The events this week to mark the 70th anniversary of the D-Day landings in World War II and the continued marking of the centenary of the start of World War I, gives us a chance to recall how both conflicts affected the local Bassetlaw area.
When war was declared in 1914, members of the Sherwood Rangers Yeomanry and the Notts & Derby Regiment were seen throughout Worksop in their uniforms.
At the post office, bills were put up asking any members of the territorial forces to report to their headquarters.
As a result, members of the C (Worksop) Squadron of the Sherwood Rangers Yeomanry and 6th (Worksop) Battalion of the Notts & Derby Regiment duly reported to Worksop Drill Hall ready to be deployed into battle.
As the war progressed, Worksop firm Steel & Garland, of Kilton Road, were utilised by the Government to make hand grenades for the conflictand Kilton Hill Infirmary became a military hospital.
The end of the war was greeted with flags flying from public buildings and the Worksop Guardian reported that Worksop man Sgt William Henry Johnson had been awarded the Victoria Cross.
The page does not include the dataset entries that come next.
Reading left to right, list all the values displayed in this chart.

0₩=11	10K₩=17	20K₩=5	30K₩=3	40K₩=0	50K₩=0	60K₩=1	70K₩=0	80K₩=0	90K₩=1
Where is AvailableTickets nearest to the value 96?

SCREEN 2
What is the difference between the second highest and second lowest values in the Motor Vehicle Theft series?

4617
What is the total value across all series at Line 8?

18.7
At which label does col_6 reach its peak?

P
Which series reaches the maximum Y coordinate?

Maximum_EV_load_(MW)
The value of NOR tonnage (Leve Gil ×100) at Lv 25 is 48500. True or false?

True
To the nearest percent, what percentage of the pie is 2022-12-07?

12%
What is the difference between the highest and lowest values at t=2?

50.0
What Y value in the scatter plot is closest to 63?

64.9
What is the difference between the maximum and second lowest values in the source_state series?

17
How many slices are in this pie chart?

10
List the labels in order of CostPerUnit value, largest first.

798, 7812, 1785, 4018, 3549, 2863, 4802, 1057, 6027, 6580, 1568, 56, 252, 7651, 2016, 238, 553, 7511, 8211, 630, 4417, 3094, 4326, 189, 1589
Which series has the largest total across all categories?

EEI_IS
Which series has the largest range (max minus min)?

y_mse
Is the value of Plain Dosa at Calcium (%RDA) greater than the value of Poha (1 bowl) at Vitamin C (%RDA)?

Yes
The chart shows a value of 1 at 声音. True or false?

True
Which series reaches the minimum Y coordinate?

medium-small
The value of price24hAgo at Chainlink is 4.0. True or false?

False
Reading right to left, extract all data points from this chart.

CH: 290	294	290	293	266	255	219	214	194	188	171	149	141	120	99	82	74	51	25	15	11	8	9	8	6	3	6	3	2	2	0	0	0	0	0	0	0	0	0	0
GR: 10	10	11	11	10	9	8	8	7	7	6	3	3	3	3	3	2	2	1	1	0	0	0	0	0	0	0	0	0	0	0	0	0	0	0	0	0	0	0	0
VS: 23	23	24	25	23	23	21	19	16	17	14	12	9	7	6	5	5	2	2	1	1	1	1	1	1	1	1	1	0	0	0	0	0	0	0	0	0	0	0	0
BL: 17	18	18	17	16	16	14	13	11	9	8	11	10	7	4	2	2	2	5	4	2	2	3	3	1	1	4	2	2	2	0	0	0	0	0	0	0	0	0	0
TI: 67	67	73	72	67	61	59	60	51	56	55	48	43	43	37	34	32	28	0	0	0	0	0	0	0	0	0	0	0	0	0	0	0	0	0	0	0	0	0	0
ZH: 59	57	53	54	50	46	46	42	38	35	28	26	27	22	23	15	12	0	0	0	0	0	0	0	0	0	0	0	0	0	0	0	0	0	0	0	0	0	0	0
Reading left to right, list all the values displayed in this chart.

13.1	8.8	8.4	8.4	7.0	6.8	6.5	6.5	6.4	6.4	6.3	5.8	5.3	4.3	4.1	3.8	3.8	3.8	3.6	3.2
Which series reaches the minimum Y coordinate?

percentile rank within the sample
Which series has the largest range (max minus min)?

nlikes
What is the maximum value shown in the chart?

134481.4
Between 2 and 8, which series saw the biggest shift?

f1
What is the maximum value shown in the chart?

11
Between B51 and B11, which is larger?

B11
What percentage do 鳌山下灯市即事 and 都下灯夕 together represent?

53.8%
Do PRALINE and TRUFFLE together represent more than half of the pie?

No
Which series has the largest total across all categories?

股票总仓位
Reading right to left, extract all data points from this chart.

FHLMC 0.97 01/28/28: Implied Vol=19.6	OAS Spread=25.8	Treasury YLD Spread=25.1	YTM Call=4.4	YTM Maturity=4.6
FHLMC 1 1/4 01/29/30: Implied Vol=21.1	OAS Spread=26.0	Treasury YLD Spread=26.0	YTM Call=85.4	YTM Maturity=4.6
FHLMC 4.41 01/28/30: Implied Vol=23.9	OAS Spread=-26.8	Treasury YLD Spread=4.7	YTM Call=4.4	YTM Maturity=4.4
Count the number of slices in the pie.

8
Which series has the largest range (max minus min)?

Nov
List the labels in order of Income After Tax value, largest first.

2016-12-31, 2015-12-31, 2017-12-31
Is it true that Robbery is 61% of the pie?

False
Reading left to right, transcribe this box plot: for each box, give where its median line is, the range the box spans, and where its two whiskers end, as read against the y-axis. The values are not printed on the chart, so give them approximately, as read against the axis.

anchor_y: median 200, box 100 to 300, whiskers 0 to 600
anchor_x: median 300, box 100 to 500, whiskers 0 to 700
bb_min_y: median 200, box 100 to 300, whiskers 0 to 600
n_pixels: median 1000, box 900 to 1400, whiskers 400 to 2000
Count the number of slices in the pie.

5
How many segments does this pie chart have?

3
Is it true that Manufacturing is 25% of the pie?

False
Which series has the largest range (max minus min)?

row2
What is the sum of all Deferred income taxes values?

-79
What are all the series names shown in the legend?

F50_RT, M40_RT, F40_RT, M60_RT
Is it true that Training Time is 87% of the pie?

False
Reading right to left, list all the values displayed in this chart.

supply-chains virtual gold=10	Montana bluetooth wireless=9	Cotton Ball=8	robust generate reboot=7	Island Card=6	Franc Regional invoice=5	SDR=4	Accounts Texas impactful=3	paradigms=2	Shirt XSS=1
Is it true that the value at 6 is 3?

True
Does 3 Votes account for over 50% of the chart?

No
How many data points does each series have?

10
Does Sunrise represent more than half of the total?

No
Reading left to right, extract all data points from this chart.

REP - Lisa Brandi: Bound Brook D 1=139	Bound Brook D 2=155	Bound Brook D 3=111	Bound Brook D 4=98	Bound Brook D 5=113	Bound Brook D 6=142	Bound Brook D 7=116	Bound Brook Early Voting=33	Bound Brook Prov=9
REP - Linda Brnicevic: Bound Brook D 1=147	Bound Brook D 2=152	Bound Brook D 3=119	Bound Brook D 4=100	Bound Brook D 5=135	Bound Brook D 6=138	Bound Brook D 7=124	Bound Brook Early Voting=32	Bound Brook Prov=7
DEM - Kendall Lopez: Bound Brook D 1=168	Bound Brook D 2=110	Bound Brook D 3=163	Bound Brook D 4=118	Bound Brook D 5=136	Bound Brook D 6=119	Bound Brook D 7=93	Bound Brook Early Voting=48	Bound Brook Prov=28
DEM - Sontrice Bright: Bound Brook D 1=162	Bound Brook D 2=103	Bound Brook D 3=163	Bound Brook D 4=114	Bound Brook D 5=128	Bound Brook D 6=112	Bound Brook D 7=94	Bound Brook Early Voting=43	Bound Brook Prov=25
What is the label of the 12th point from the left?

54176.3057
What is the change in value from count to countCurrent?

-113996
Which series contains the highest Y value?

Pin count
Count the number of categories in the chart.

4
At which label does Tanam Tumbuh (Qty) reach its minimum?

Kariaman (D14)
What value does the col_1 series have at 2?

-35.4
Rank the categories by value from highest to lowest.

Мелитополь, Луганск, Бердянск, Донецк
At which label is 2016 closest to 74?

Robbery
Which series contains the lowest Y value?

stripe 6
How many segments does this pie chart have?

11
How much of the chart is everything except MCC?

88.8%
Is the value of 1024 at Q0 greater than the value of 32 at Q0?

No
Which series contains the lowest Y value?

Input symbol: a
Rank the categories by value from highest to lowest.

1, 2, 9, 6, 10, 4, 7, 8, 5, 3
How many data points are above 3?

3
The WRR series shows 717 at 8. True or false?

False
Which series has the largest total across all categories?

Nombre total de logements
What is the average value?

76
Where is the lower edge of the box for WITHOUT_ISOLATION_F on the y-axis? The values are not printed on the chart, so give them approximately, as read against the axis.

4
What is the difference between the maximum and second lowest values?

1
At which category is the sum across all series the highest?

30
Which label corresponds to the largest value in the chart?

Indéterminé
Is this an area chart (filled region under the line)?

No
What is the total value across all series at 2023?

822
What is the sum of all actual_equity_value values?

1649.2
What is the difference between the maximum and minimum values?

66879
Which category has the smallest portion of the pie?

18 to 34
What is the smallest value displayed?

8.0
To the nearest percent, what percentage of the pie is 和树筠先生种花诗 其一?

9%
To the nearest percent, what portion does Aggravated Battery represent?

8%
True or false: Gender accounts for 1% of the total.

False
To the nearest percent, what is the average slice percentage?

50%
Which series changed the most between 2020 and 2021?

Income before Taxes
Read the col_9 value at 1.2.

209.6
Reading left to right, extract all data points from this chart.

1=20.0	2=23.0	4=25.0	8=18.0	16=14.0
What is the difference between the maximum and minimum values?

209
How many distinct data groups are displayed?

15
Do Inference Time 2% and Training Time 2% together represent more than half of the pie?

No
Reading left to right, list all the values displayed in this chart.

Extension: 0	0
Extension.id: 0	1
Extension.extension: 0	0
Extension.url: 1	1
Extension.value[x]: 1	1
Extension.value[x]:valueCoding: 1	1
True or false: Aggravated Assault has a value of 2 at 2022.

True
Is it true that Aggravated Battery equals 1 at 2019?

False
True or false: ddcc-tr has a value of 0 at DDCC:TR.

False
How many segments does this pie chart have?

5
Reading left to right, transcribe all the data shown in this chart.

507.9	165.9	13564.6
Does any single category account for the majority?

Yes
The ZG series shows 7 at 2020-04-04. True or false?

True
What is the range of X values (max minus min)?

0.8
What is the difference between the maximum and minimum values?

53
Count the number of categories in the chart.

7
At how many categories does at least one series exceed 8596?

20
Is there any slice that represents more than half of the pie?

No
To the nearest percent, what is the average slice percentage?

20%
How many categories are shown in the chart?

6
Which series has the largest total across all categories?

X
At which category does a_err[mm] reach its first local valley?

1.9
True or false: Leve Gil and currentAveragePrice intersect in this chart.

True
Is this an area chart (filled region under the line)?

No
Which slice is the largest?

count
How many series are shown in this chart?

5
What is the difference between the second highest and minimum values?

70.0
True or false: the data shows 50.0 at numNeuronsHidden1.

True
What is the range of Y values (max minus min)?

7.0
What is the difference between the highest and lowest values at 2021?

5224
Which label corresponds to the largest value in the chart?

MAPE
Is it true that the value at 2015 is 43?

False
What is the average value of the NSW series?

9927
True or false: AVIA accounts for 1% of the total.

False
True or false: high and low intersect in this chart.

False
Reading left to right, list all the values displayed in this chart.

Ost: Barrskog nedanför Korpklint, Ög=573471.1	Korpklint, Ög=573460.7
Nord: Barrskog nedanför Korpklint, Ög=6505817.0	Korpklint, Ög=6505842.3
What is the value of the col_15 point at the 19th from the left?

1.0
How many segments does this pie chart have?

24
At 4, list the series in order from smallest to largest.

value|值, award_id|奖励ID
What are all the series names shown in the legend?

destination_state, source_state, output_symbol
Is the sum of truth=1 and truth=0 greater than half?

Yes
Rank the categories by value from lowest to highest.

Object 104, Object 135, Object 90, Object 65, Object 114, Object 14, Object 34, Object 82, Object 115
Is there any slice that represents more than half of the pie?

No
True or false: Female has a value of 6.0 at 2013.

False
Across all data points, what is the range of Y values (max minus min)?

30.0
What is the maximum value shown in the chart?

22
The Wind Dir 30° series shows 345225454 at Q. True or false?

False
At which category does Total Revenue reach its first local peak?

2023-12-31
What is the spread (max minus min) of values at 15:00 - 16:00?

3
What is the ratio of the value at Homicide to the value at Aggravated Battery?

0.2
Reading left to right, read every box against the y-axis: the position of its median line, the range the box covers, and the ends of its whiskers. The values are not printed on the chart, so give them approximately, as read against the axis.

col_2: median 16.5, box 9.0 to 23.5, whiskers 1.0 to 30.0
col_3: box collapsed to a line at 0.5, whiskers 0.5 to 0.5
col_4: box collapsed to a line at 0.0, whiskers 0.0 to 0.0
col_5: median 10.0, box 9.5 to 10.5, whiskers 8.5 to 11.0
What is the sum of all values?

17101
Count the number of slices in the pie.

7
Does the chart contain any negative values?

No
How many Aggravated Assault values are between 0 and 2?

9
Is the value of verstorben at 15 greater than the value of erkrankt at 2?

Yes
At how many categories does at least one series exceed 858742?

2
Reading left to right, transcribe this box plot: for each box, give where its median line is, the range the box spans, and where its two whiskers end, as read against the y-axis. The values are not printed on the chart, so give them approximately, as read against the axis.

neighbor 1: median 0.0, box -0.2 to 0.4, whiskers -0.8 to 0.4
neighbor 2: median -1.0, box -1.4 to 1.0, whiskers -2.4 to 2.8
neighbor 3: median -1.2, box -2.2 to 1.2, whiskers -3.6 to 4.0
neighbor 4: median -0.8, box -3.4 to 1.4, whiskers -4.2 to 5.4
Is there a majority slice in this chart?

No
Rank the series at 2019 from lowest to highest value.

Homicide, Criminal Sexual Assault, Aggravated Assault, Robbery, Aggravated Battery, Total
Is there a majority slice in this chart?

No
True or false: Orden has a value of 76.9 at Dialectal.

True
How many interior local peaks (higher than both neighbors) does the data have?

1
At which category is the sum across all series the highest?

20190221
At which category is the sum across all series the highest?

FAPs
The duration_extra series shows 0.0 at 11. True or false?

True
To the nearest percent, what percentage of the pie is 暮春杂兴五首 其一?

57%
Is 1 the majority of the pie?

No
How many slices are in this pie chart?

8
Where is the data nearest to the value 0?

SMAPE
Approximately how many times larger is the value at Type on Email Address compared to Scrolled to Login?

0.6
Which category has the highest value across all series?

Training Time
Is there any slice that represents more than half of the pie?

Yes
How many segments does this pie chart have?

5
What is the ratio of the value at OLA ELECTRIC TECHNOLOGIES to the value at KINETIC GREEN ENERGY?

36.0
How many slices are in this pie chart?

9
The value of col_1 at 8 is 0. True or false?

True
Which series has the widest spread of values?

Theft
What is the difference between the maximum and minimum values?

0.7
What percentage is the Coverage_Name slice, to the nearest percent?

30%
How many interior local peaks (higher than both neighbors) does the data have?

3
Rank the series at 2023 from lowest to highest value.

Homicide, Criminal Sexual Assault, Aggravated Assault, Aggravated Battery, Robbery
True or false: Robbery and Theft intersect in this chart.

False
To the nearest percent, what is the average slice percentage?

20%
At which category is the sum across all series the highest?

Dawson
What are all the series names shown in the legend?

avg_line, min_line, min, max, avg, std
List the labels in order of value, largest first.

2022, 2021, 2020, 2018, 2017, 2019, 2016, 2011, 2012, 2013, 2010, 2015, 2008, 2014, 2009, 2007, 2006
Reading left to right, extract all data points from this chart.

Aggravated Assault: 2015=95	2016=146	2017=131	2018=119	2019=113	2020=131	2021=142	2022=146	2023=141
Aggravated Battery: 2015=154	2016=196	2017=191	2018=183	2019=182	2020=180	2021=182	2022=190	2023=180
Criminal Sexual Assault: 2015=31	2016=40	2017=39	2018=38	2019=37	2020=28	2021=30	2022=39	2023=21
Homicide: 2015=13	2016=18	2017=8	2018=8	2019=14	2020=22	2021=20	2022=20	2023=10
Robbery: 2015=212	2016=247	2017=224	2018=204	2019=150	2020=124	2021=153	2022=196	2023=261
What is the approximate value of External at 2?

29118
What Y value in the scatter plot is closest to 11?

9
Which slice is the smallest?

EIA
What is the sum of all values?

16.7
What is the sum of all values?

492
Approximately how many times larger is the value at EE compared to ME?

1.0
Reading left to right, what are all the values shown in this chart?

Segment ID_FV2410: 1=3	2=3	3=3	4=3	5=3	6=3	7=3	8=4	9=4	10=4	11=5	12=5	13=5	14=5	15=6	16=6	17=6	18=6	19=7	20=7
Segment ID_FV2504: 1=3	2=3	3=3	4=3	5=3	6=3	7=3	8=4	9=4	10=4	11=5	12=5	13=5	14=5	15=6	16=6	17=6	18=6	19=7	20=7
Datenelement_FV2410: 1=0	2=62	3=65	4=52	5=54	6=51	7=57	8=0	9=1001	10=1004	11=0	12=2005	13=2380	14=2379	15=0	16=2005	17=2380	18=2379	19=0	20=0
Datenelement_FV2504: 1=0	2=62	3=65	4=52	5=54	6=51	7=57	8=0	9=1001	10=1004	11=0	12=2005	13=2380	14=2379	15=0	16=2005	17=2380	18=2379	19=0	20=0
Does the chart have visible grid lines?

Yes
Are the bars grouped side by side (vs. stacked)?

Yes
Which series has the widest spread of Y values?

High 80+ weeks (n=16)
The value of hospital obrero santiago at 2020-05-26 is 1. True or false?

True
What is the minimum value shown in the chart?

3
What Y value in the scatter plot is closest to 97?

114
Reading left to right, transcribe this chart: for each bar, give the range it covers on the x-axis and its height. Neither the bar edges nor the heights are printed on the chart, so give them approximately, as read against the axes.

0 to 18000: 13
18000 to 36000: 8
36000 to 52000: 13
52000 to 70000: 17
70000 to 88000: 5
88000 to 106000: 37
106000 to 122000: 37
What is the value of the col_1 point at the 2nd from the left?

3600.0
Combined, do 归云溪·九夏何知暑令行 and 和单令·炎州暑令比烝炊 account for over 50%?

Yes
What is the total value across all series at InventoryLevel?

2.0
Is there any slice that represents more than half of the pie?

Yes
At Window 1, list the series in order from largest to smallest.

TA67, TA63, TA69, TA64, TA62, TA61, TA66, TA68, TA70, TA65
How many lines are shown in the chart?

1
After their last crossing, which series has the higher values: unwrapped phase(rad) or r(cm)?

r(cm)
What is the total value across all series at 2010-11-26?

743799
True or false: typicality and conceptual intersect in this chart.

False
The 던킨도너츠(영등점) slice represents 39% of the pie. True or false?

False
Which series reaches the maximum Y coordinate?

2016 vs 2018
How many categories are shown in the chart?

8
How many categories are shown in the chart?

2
News that war had broken out again in 1939 was greeted with a much calmer response
Local builder James Allison built an air raid shelter on the Sparken Hill estate, while 4,000 evacuated children came to Worksop and Clowne from East Anglia.
In the days after the D-Day invasions of France began in 1944, there was a special evening of prayers at Worksop Priory Church.
The end of the European war was greeted quietly in Worksop but the news Japan had surrendered, bringing the whole conflict to an end, led to a great outpouring of celebration and joy.